Sharrow and her team follow the trail left by Gorko and recover the Universal Principles. The book has long since turned to dust, but the case contains a quotation that is also inscribed on Gorko's tomb. Sharrow visits the storage facility where the tomb is kept and finds a device that provides them with co-ordinates deep in an embargoed zone. The team are joined by an android named Feril and set out to retrieve the Lazy Gun. After disembarking from the submarine they hired, they are attacked first by air and ground troops. During these encounters, her team are killed one by one and Sharrow is wounded. Sharrow and Feril reach a small tower which contains both the Gun and numerous other pieces of ancient technology. After leaving the tower, Sharrow is immobilised by a neural weapon and the clones appear, confiscate the Gun and take them both prisoner.

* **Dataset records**

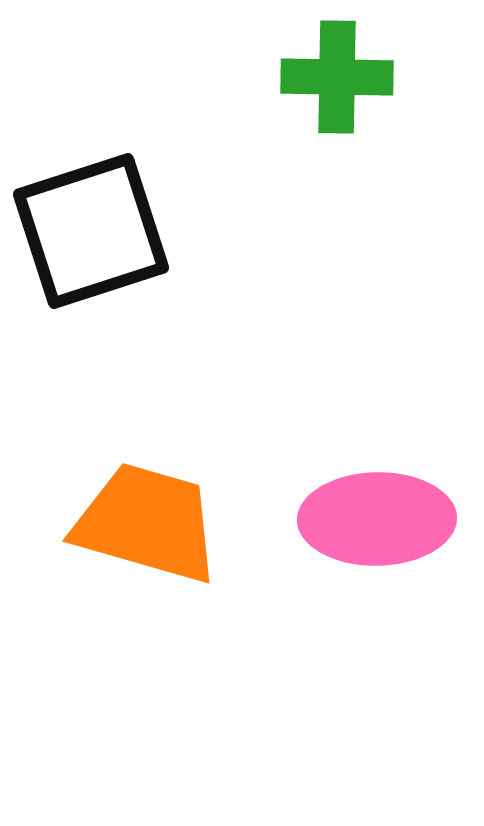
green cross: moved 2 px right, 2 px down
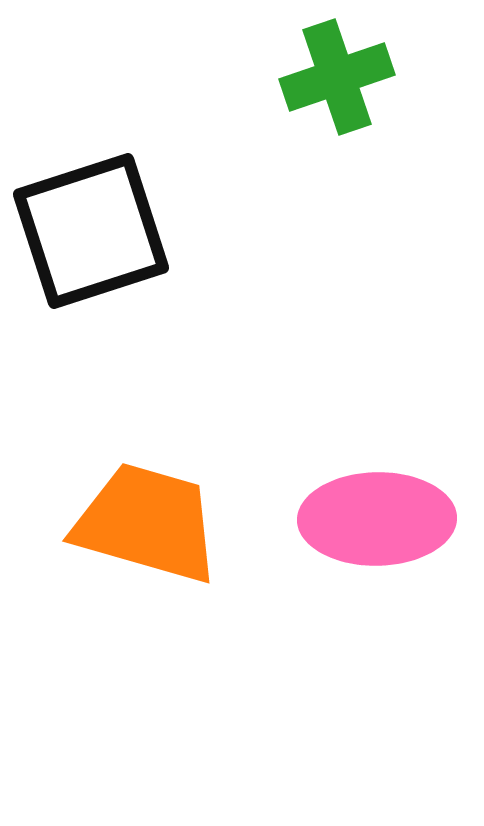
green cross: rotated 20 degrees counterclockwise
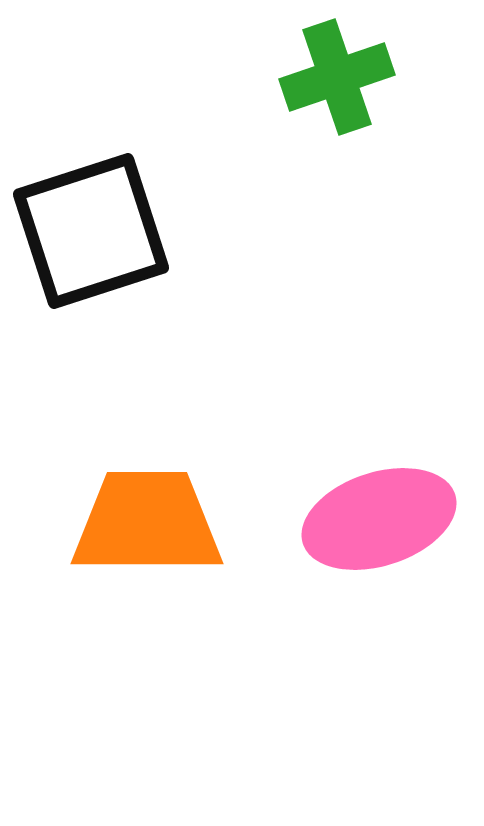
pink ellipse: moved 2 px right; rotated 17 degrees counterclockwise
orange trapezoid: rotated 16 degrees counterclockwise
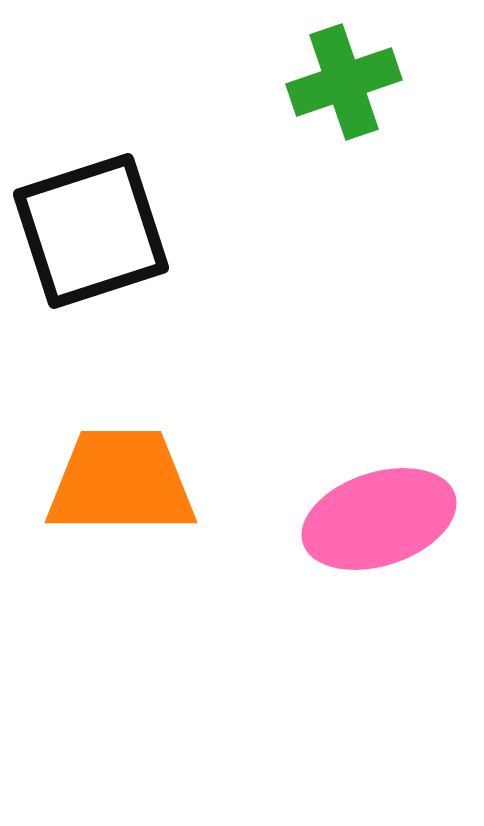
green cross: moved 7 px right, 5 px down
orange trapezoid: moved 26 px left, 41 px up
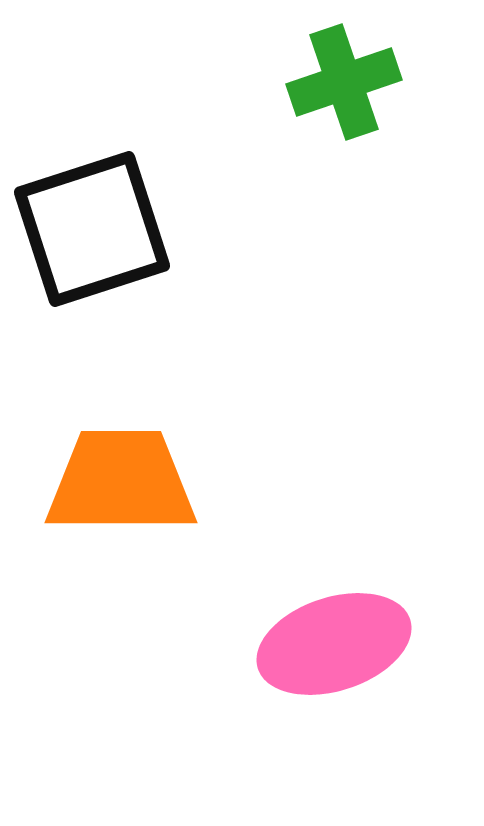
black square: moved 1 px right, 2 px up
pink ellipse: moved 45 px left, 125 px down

* **PROBLEM SET**
**1.** Please repeat the image records of moved shapes line for line, leaving the pictures out.
**2.** Pick up the plot summary about Sharrow's search for the Lazy Gun after its final sentence and carry it on.

* **SET OF ANSWERS**
**1.**
green cross: moved 2 px right, 2 px down
green cross: rotated 20 degrees counterclockwise
pink ellipse: moved 2 px right; rotated 17 degrees counterclockwise
orange trapezoid: rotated 16 degrees counterclockwise
green cross: moved 7 px right, 5 px down
orange trapezoid: moved 26 px left, 41 px up
black square: moved 1 px right, 2 px up
pink ellipse: moved 45 px left, 125 px down

**2.**
They are conveyed to a desert stronghold and are presented to a man named Molgarin, who claims to be immortal. The fortress is attacked, by both the Huhsz and another unidentified set of troops. In the chaos, Sharrow kills the clones and escapes using a monowheeled tank that was found along with the Lazy Gun. She realizes that the first force contained members of the Sad Brothers and she and Feril head for the Seahouse, taking the Lazy Gun with them. They arrive and discover that her cousin Geis has been behind events, acting out of an unrequited love for Sharrow and a desire to engineer political change within the system. Molgarin was an actor employed to try and make Sharrow feel gratitude towards Geis. After they are taken captive Sharrow and Feril cause the Lazy Gun to begin firing uncontrollably and the Seahouse is destroyed, with Feril still inside it. In the confusion, Sharrow kills first her half-sister Breyghun and then Geis, before leaving in the tank, self-identifying with the Lazy Gun and the destruction that it brings to everything it encounters.

History
Against a Dark Background was rewritten from an original work of 1975. Banks said that it was the last of his old material that he had to rewrite.

Banks wrote an epilogue to the book that did not appear with the published text, but is available separately online.

Bibliography
Against a Dark Background, Iain M. Banks, London: Orbit, 1993,  (UK)  (US)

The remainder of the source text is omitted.